*WHAT THE TASK REQUIRES*
Return all the entries exactly, keeping pictures out.

[Start of Attachment]

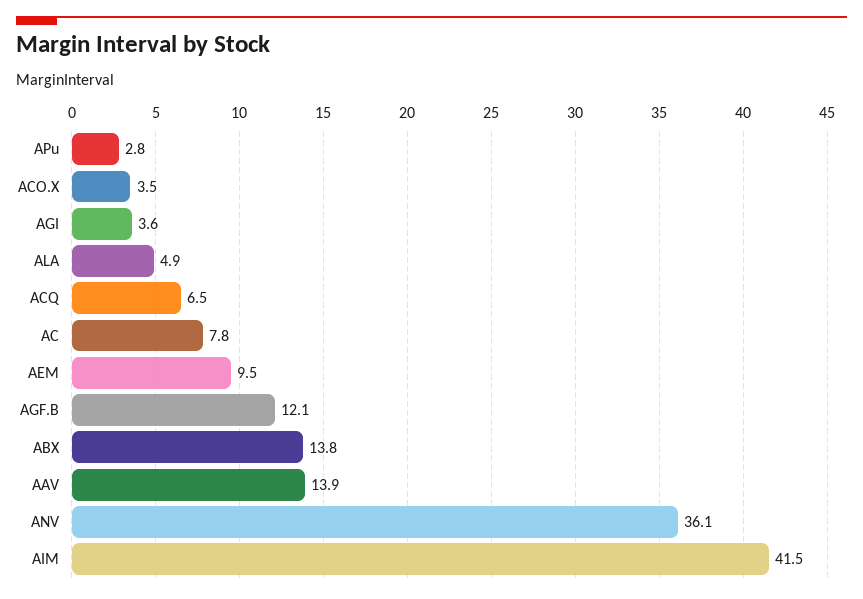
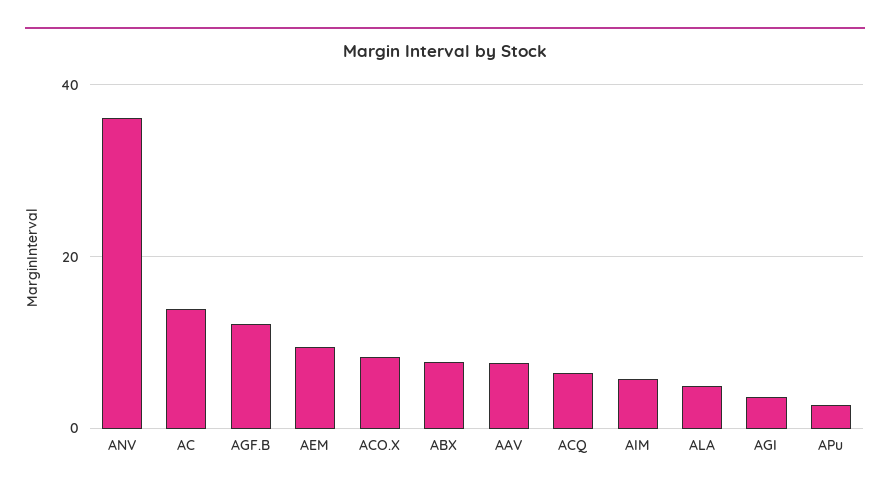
ACO.X: 3.5 -> 8
AC: 7.8 -> 14
ABX: 13.8 -> 8
AAV: 13.9 -> 8
AIM: 41.5 -> 6

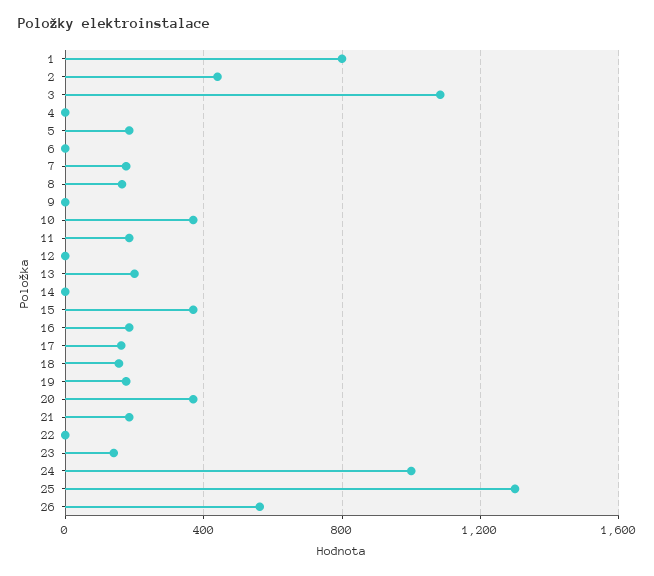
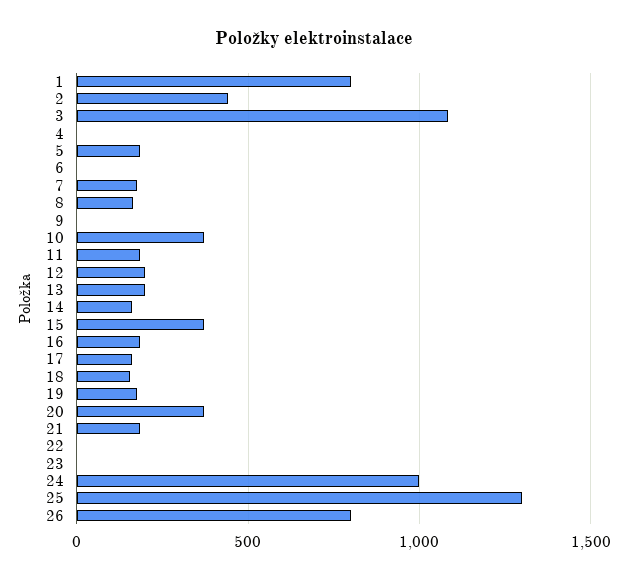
12: 0 -> 200
14: 0 -> 150
23: 150 -> 0
26: 550 -> 800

[End of Attachment]

*FINAL ANSWER*
ACO.X: 3.5 -> 8
AC: 7.8 -> 14
ABX: 13.8 -> 8
AAV: 13.9 -> 8
AIM: 41.5 -> 6

12: 0 -> 200
14: 0 -> 150
23: 150 -> 0
26: 550 -> 800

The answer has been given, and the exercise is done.